I don't know what to say about this picture. I don't know how to capture my complex emotions. She had been watching my dad and I work on mudding and taping the sheetrock for nearly an hour. But one wonders exactly how much a baby absorbs. No, not that, one knows that babies absorb anything. One wonders at how much a baby can apply of what they absorb. How much they can apply, and how quickly. After all, how many times have I held her on my lap and patiently enunciated "mama, mmmmmama, mmmmmaaammmmmma" over and over, trying to get her to say it back? And how many times has she said it, or even tried to say it? None. She just looks at me with an amused look on her face and babbles baby words that have nothing, phonetically, to do with the two syllables ma and ma.

And then she does something like this. She watches her Mama and Grandpa smear mud on a wall, and the moment we put a mud-covered knife in her hand she reaches out and smears the mud on the wall. She knew exactly what one was to do with mud and a knife. And she did it. Carefully, unself-consciously, not trying to be cute or looking around for approval. As if she thought we were really expecting her to do her share of the work. As if she were equal in abilities and responsibility for the house. As if this were just another thing we were expecting her to learn and master at this age.

She doesn't yet say Mama*, she doesn't yet roll over. But she drywalls.

How much more is she pulling in? How much more am I, all unconscious to it, teaching her?

Already, at this young age, I have no control over what she learns.

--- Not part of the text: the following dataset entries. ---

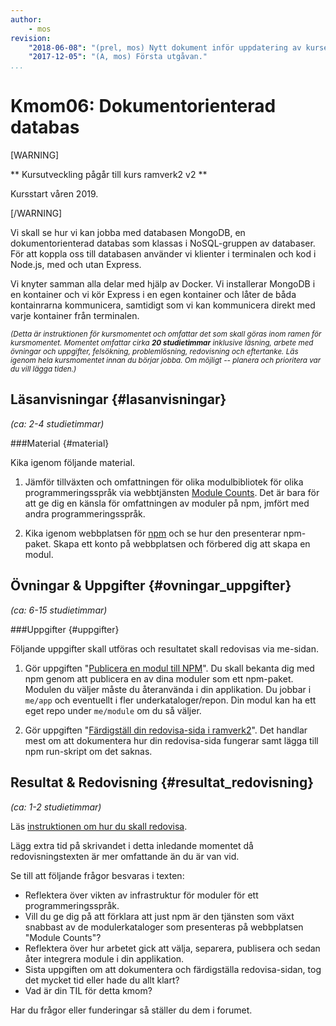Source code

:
 ```yaml
---
author:
    - mos
revision:
    "2018-06-08": "(prel, mos) Nytt dokument inför uppdatering av kursen."
    "2017-12-05": "(A, mos) Första utgåvan."
...
```

Kmom06: Dokumentorienterad databas
==================================

[WARNING]

** Kursutveckling pågår till kurs ramverk2 v2 **

Kursstart våren 2019.

[/WARNING]

Vi skall se hur vi kan jobba med databasen MongoDB, en dokumentorienterad databas som klassas i NoSQL-gruppen av databaser. För att koppla oss till databasen använder vi klienter i terminalen och kod i Node.js, med och utan Express.

Vi knyter samman alla delar med hjälp av Docker. Vi installerar MongoDB i en kontainer och vi kör Express i en egen kontainer och låter de båda kontainrarna kommunicera, samtidigt som vi kan kommunicera direkt med varje kontainer från terminalen.

<!--more-->



<small><i>(Detta är instruktionen för kursmomentet och omfattar det som skall göras inom ramen för kursmomentet. Momentet omfattar cirka **20 studietimmar** inklusive läsning, arbete med övningar och uppgifter, felsökning, problemlösning, redovisning och eftertanke. Läs igenom hela kursmomentet innan du börjar jobba. Om möjligt -- planera och prioritera var du vill lägga tiden.)</i></small>



Läsanvisningar  {#lasanvisningar}
---------------------------------

*(ca: 2-4 studietimmar)*



###Material {#material}

Kika igenom följande material.

1. Jämför tillväxten och omfattningen för olika modulbibliotek för olika programmeringsspråk via webbtjänsten [Module Counts](http://www.modulecounts.com/). Det är bara för att ge dig en känsla för omfattningen av moduler på npm, jmfört med andra programmeringsspråk.

1. Kika igenom webbplatsen för [npm](https://www.npmjs.com/) och se hur den presenterar npm-paket. Skapa ett konto på webbplatsen och förbered dig att skapa en modul.



Övningar & Uppgifter  {#ovningar_uppgifter}
-------------------------------------------

*(ca: 6-15 studietimmar)*


<!--
###Övningar {#ovningar}

Gör följande övningar, de behövs normalt för att klara uppgifterna.

1. Jobba igenom artikeln "[Publicera en kodmodul på npm](kunskap/XXX)" för att se hur man publicerar moduler till npm och hur man sedan återanvänder dem i sin kod.
-->



###Uppgifter {#uppgifter}

Följande uppgifter skall utföras och resultatet skall redovisas via me-sidan.

1. Gör uppgiften "[Publicera en modul till NPM](uppgift/publicera-en-modul-till-npm)". Du skall bekanta dig med npm genom att publicera en av dina moduler som ett npm-paket. Modulen du väljer måste du återanvända i din applikation. Du jobbar i `me/app` och eventuellt i fler underkataloger/repon. Din modul kan ha ett eget repo under `me/module` om du så väljer.

1. Gör uppgiften "[Färdigställ din redovisa-sida i ramverk2](uppgift/fardigstall-din-redovisa-sida-i-ramverk2)". Det handlar mest om att dokumentera hur din redovisa-sida fungerar samt lägga till npm run-skript om det saknas.



Resultat & Redovisning  {#resultat_redovisning}
-----------------------------------------------

*(ca: 1-2 studietimmar)*

Läs [instruktionen om hur du skall redovisa](./../redovisa).

Lägg extra tid på skrivandet i detta inledande momentet då redovisningstexten är mer omfattande än du är van vid.

Se till att följande frågor besvaras i texten:

* Reflektera över vikten av infrastruktur för moduler för ett programmeringsspråk.
* Vill du ge dig på att förklara att just npm är den tjänsten som växt snabbast av de modulerkataloger som presenteras på webbplatsen "Module Counts"?
* Reflektera över hur arbetet gick att välja, separera, publisera och sedan åter integrera module i din applikation.
* Sista uppgiften om att dokumentera och färdigställa redovisa-sidan, tog det mycket tid eller hade du allt klart?
* Vad är din TIL för detta kmom?

Har du frågor eller funderingar så ställer du dem i forumet.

Even over what she learns from me.

The moment I was given another life to guide and control for a time, was the moment I began to learn how little control I really have.

The moment I try to set up a silly little photo-op to showcase how cute my daughter is, is the moment she reminds me that she isn't a passive vessel with no volition over what information sticks with her and what she does with that information, but a thinking, rationing, evaluating human being, who chooses what she learns and when she exhibits that knowledge. She is not just instincts and impulses; she is capable of decisive action.

She is not clay; she is a partner.

Now if I can only keep that in mind when she looks at me blankly while I'm encouraging her to roll over or call me "Mama".